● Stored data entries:
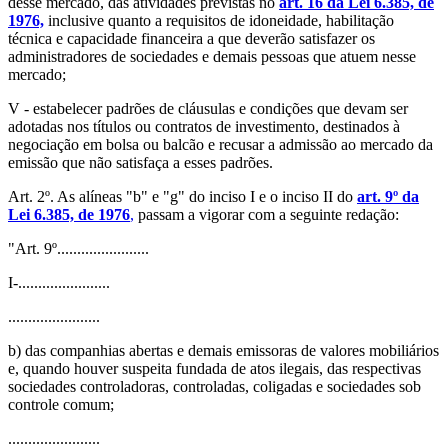
desse mercado, das atividades previstas no
art. 16 da Lei 6.385, de
1976,
inclusive quanto a requisitos de idoneidade, habilitação
técnica e capacidade financeira a que deverão satisfazer os
administradores de sociedades e demais pessoas que atuem nesse
mercado;
V - estabelecer padrões de cláusulas e condições que devam ser
adotadas nos títulos ou contratos de investimento, destinados à
negociação em bolsa ou balcão e recusar a admissão ao mercado da
emissão que não satisfaça a esses padrões.
Art. 2º. As alíneas "b" e "g" do inciso I e o inciso II do
art. 9º da
Lei 6.385, de 1976
,
passam a vigorar com a seguinte redação:
"Art. 9º.......................
I-.......................
.......................
b) das companhias abertas e demais emissoras de valores mobiliários
e, quando houver suspeita fundada de atos ilegais, das respectivas
sociedades controladoras, controladas, coligadas e sociedades sob
controle comum;
.......................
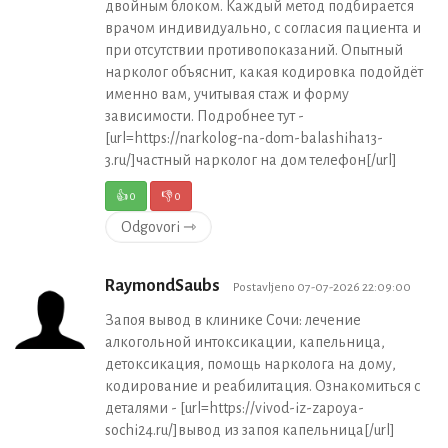
двойным блоком. Каждый метод подбирается
врачом индивидуально, с согласия пациента и
при отсутствии противопоказаний. Опытный
нарколог объяснит, какая кодировка подойдёт
именно вам, учитывая стаж и форму
зависимости. Подробнее тут -
[url=https://narkolog-na-dom-balashiha13-
3.ru/]частный нарколог на дом телефон[/url]
👍
0
👎
0
Odgovori ⇾
RaymondSaubs
Postavljeno 07-07-2026 22:09:00
Запоя вывод в клинике Сочи: лечение
алкогольной интоксикации, капельница,
детоксикация, помощь нарколога на дому,
кодирование и реабилитация. Ознакомиться с
деталями - [url=https://vivod-iz-zapoya-
sochi24.ru/]вывод из запоя капельница[/url]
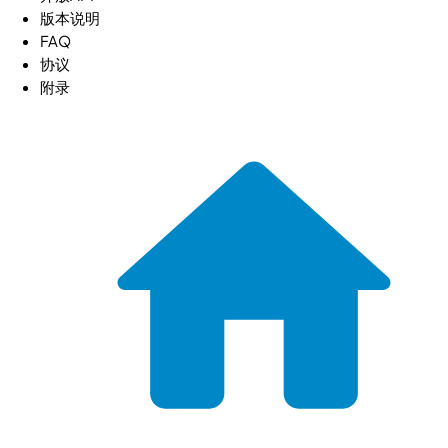
版本说明
FAQ
协议
附录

● What you should do: Copy every line of text from all the items above word for word, leaving out the pictures.

● Solution for this exercise:
desse mercado, das atividades previstas no
art. 16 da Lei 6.385, de
1976,
inclusive quanto a requisitos de idoneidade, habilitação
técnica e capacidade financeira a que deverão satisfazer os
administradores de sociedades e demais pessoas que atuem nesse
mercado;
V - estabelecer padrões de cláusulas e condições que devam ser
adotadas nos títulos ou contratos de investimento, destinados à
negociação em bolsa ou balcão e recusar a admissão ao mercado da
emissão que não satisfaça a esses padrões.
Art. 2º. As alíneas "b" e "g" do inciso I e o inciso II do
art. 9º da
Lei 6.385, de 1976
,
passam a vigorar com a seguinte redação:
"Art. 9º.......................
I-.......................
.......................
b) das companhias abertas e demais emissoras de valores mobiliários
e, quando houver suspeita fundada de atos ilegais, das respectivas
sociedades controladoras, controladas, coligadas e sociedades sob
controle comum;
.......................
двойным блоком. Каждый метод подбирается
врачом индивидуально, с согласия пациента и
при отсутствии противопоказаний. Опытный
нарколог объяснит, какая кодировка подойдёт
именно вам, учитывая стаж и форму
зависимости. Подробнее тут -
[url=https://narkolog-na-dom-balashiha13-
3.ru/]частный нарколог на дом телефон[/url]
👍
0
👎
0
Odgovori ⇾
RaymondSaubs
Postavljeno 07-07-2026 22:09:00
Запоя вывод в клинике Сочи: лечение
алкогольной интоксикации, капельница,
детоксикация, помощь нарколога на дому,
кодирование и реабилитация. Ознакомиться с
деталями - [url=https://vivod-iz-zapoya-
sochi24.ru/]вывод из запоя капельница[/url]
版本说明
FAQ
协议
附录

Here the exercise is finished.